> _Fragmento_:
El 91 % de las empresas está preocupada por los ciberataques impulsados por inteligencia artificial, mientras que el 75 % ya ha sufrido al menos un incidente en el último año. Así lo revela un informe de WatchGuard Technologies, que apunta a un cambio en la forma en que las pymes están abordando la protección frente a las ciberamenazas. Aunque la mayoría considera que dispone de equipos de seguridad adecuadamente dimensionados, la creciente complejidad, velocidad y escala de los ataques, especialmente los impulsados por inteligencia artificial, está superando la capacidad real de los equipos internos.
El estudio afirma que el 54 % de las organizaciones no dispone de capacidad para ofrecer monitorización y respuesta continuas 24/7, mientras que el 67 % necesita apoyo adicional para cumplir con unas exigencias normativas cada vez más elevadas. En total, estos datos reflejan una transición desde modelos de seguridad gestionados internamente hacia esquemas de protección externos, siempre activos y ofrecidos como servicio.

> _Tareas a realizar_:
A. Traduce al inglés esta oración del fragmento sobre ciberseguridad en las empresas: «El estudio afirma que el 54 % de las organizaciones no dispone de capacidad para ofrecer monitorización y respuesta continuas 24/7, mientras que el 67 % necesita apoyo adicional para cumplir con unas exigencias normativas cada vez más elevadas».
B. Prosigue el texto sobre los ciberataques contra las empresas a partir de su última oración.

> _Información proporcionada_:
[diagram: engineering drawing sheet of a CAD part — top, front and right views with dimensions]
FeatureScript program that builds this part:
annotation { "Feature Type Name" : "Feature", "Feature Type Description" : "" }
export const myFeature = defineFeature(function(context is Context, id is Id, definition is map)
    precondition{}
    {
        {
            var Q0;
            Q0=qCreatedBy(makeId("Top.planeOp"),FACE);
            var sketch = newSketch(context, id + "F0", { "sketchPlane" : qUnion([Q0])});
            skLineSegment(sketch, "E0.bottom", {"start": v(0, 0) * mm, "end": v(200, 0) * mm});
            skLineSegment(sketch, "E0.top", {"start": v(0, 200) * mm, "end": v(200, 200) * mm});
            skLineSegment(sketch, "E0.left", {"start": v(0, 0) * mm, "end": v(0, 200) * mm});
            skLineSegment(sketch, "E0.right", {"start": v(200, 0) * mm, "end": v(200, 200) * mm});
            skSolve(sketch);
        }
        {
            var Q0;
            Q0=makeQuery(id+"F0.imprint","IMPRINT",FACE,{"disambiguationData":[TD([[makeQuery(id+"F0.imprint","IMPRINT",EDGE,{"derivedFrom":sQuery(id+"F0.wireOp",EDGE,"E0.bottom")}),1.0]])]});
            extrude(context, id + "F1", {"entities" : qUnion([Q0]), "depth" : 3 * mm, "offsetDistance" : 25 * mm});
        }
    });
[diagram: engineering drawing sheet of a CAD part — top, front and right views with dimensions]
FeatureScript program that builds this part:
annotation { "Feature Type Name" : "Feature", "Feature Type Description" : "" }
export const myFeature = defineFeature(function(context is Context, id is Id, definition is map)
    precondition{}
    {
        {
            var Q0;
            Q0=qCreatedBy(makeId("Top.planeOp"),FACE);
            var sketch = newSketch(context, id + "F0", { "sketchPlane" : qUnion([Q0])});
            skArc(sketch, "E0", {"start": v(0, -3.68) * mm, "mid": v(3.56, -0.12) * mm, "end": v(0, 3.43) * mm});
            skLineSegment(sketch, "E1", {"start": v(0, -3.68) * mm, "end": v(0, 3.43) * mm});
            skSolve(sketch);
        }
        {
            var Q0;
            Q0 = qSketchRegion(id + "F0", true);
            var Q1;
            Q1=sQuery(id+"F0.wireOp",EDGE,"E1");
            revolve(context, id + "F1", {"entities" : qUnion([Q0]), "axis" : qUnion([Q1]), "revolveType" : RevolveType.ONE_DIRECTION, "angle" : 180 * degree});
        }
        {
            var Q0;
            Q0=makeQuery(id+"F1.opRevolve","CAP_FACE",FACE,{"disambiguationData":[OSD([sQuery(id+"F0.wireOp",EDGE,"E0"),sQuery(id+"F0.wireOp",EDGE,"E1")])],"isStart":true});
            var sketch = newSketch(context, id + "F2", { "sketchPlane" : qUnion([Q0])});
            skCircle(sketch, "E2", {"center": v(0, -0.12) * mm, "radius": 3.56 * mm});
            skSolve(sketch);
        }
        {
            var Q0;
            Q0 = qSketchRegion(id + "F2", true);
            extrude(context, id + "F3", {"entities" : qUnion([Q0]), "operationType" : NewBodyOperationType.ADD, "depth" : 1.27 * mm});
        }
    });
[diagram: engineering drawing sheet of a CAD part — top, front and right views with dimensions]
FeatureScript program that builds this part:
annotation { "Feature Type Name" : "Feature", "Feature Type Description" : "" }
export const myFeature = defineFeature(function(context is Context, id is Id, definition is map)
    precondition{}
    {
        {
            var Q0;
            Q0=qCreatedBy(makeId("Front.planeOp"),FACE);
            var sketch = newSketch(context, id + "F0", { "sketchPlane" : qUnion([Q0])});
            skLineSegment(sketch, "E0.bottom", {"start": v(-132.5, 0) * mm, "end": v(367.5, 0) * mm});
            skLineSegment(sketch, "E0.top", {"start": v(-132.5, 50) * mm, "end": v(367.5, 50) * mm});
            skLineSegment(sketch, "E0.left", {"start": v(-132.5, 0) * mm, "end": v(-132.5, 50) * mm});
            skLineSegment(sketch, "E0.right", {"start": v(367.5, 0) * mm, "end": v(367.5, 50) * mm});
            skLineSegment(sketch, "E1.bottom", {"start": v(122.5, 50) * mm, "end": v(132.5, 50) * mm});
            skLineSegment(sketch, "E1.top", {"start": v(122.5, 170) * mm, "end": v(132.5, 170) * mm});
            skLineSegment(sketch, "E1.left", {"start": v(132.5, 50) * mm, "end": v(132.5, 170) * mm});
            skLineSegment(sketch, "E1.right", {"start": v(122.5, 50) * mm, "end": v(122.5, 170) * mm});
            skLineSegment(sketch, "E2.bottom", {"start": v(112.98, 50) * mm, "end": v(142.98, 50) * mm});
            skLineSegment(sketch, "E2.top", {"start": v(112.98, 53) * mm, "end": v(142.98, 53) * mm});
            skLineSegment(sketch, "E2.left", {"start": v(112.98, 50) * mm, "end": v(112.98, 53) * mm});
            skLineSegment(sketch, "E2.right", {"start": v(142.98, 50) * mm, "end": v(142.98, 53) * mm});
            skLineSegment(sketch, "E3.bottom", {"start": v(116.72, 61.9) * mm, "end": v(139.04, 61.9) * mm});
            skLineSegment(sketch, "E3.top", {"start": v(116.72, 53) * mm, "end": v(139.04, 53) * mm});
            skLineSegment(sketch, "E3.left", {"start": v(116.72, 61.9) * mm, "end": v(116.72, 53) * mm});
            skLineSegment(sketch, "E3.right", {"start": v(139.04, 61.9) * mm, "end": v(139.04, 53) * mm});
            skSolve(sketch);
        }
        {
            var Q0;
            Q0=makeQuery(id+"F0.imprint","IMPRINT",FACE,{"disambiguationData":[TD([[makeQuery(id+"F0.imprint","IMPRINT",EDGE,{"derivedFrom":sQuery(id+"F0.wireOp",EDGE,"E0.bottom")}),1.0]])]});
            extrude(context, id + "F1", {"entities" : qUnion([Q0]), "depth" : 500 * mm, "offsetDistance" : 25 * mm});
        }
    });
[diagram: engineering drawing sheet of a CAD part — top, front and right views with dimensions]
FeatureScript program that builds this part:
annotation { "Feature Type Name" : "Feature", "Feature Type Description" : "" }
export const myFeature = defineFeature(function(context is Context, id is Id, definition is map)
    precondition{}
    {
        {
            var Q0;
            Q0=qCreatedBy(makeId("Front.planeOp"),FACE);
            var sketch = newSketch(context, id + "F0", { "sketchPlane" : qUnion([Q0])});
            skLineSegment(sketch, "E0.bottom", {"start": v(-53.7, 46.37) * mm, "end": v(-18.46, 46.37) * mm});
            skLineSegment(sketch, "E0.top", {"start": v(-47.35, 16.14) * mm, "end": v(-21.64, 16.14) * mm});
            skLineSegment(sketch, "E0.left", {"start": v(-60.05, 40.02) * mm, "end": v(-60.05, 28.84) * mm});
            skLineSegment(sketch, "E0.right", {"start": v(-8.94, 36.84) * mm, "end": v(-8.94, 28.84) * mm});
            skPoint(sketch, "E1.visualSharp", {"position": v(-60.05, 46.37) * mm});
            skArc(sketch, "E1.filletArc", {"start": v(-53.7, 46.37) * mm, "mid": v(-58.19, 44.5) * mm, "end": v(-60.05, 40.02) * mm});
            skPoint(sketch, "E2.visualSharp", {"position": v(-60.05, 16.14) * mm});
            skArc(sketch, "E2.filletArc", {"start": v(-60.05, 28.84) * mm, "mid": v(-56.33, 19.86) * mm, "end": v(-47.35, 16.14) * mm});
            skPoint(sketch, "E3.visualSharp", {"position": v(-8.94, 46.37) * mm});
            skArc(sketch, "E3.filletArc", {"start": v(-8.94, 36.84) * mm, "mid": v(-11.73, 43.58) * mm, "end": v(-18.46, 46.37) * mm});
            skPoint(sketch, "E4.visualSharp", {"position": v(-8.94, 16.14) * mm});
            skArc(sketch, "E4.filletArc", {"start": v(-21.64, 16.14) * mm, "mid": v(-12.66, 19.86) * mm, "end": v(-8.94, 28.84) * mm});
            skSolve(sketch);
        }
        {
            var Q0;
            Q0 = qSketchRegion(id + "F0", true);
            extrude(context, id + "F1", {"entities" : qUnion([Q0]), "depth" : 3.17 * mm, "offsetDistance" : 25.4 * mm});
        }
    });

> _Resultados_:
A. The study states that 54% of organizations lack the capacity to provide continuous 24/7 monitoring and response, while 67% need additional support to meet increasingly demanding regulatory requirements.

B.
A pesar del aumento en inversión y recursos, los equipos internos de TI estarían alcanzando sus límites operativos. El informe subraya que el problema no reside tanto en la falta de concienciación como en la carga de trabajo y la dificultad para responder con la velocidad que exige el entorno actual. De esta forma, el 48 % de las empresas ya recurre a proveedores de servicios gestionados para complementar sus capacidades internas, lo que refleja un cambio de fondo hacia los MSP como actores clave en la estrategia de ciberseguridad.
“Esto no es una brecha de habilidades; es una brecha de capacidad operativa”, señala Joe Smolarski, CEO de WatchGuard Technologies. “Las organizaciones entienden los riesgos. Lo que les falta es la capacidad de monitorizar, detectar y responder con la velocidad y la escala que exige el entorno actual”.
La inteligencia artificial está actuando como acelerador en ambos lados de la ecuación. Por un lado, incrementa la sofisticación de los ataques; por otro, impulsa la demanda de soluciones de defensa más avanzadas. El 44 % de las organizaciones está dispuesto a pagar más por soluciones de detección y respuesta basadas en IA, lo que refleja una expectativa creciente de resultados medibles más allá de la protección tradicional.
Este cambio también está transformando los criterios de evaluación de los proveedores de ciberseguridad, con una creciente importancia de métricas como la rapidez en la detección y respuesta, la prevención de amenazas, la reducción de la complejidad operativa y la mejora de la resiliencia.
Aunque los modelos de adopción varían según la región, el estudio detecta una convergencia global en torno a prioridades comunes como la monitorización 24/7, la automatización basada en IA y el refuerzo del cumplimiento normativo. El 75 % de las organizaciones prevé aumentar sus presupuestos de ciberseguridad en los próximos dos años, lo que confirma que la seguridad digital se consolida como un requisito operativo continuo más que como una inversión puntual.